Além disso, a progressão de regime seria acelerada, permitindo a saída do regime fechado após o cumprimento de 1/6 da pena, em vez dos atuais 1/4. Pelos cálculos da equipe do relator Paulinho da Força, Bolsonaro poderia permanecer em regime fechado por cerca de 2 anos e 4 meses.
Inclusão na pauta gera desconforto no governo Lula
A decisão de pautar o projeto foi anunciada pelo presidente da Câmara, Hugo Motta (Republicanos-PB), após reunião do colégio de líderes. Segundo ele, o tema dominou os debates do ano legislativo e precisava de uma posição definitiva da Casa.
Ele afirmou que a Câmara votou a urgência da matéria e que era necessário aguardar o devido processo legal no STF para tratar de questões relacionadas às penas dos envolvidos no 8 de Janeiro.

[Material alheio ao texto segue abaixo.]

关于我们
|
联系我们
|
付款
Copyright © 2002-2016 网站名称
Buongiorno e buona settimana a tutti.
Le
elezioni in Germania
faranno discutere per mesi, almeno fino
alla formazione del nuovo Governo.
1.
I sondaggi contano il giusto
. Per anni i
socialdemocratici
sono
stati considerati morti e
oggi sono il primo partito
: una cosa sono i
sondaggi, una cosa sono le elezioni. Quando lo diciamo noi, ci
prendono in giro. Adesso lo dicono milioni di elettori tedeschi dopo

A movimentação, porém, gerou insatisfação na base governista. Motta teria incluído o projeto na pauta sem avisar o Planalto, mesmo tendo se reunido com a ministra das Relações Institucionais, Gleisi Hoffmann, na véspera. Como revelou a CNN Brasil, o presidente Luiz Inácio Lula da Silva foi surpreendido pela decisão, e aliados consideraram que faltou transparência por parte da Mesa Diretora.
Da urgência à votação: o périplo da proposta
A discussão sobre a dosimetria ganhou força após a aprovação, em setembro, da urgência para um projeto de anistia dos condenados pelos atos antidemocráticos, de autoria do deputado Marcelo Crivella (Republicanos-RJ). O texto foi encaminhado ao relator Paulinho da Força, que iniciou articulações para construir apoio entre diferentes partidos.

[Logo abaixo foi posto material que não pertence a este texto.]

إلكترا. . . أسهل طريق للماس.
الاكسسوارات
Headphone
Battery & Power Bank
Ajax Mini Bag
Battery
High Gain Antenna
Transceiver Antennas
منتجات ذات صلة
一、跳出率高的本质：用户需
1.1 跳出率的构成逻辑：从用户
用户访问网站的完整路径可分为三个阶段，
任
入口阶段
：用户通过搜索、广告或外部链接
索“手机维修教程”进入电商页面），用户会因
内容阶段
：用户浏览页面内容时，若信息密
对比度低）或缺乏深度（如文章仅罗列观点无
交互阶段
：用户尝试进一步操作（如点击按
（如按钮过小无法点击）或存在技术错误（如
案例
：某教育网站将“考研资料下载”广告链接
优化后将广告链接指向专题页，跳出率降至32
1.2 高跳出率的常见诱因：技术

Enquanto governistas rejeitavam qualquer medida que amenizasse as condenações do STF, a oposição também resistia — bolsonaristas defendiam apenas a “anistia ampla, total e irrestrita”, e rechaçavam propostas intermediárias. A inclusão da matéria na pauta, no entanto, veio acompanhada de um acordo entre Hugo Motta e o PL para evitar destaques em plenário.
O líder da sigla disse que este seria “um primeiro degrau” em direção a uma eventual anistia.
Texto não prevê anistia, reforça relator
Embora aliados do ex-presidente pressionem pela anistia, o PL da Dosimetria não extingue condenações. O relator Paulinho da Força reafirmou que a proposta trata exclusivamente da redução de penas.
Ele declarou que “não estamos dando anistia. Não tem anistia. As pessoas vão continuar pagando”.
O deputado também argumentou que o projeto desestimula novos atentados contra a democracia, dizendo que os envolvidos “vão pensar duas vezes” antes de repetir ações semelhantes. Já parlamentares governistas avaliam que o texto representa impunidade, esvaziando decisões do Supremo.
Paulinho afirmou ainda que o texto foi discutido com lideranças e integrantes do STF e que, caso haja questionamentos na Corte, “quem recorrer deve perder”. Ele admitiu ter apresentado a proposta previamente ao senador Flávio Bolsonaro, mas disse não saber se o ex-presidente foi informado.
Contexto judicial: da condenação ao possível impacto da nova lei
Bolsonaro está preso na sede da Polícia Federal em Brasília desde 22 de novembro, após tentar violar a tornozeleira eletrônica com um ferro de solda enquanto cumpria prisão domiciliar. Para o ministro Alexandre de Moraes, a ação configurou tentativa de fuga, motivando a decretação de prisão preventiva.
Em setembro, a Primeira Turma do STF condenou o ex-presidente por cinco crimes, incluindo golpe de Estado e abolição violenta do Estado Democrático de Direito. Com o trânsito em julgado decretado em 25 de novembro, ele iniciou o cumprimento da pena — apenas quinze dias antes de a Câmara aprovar o projeto que pode reduzir significativamente seu tempo de prisão.
Como funcionaria a redução da pena
O projeto estabelece que:
- O crime de golpe de Estado absorve o de abolição violenta do Estado Democrático de Direito.
- A progressão de regime passa a exigir 1/6 da pena.
- Condenados que utilizaram tornozeleira eletrônica em prisão domiciliar poderão abater parte da pena: a cada três dias trabalhados nessa condição, um dia será descontado.
O modelo a ser aplicado é o do concurso formal de crimes, permitindo a aplicação da pena mais grave com aumento de um sexto a metade.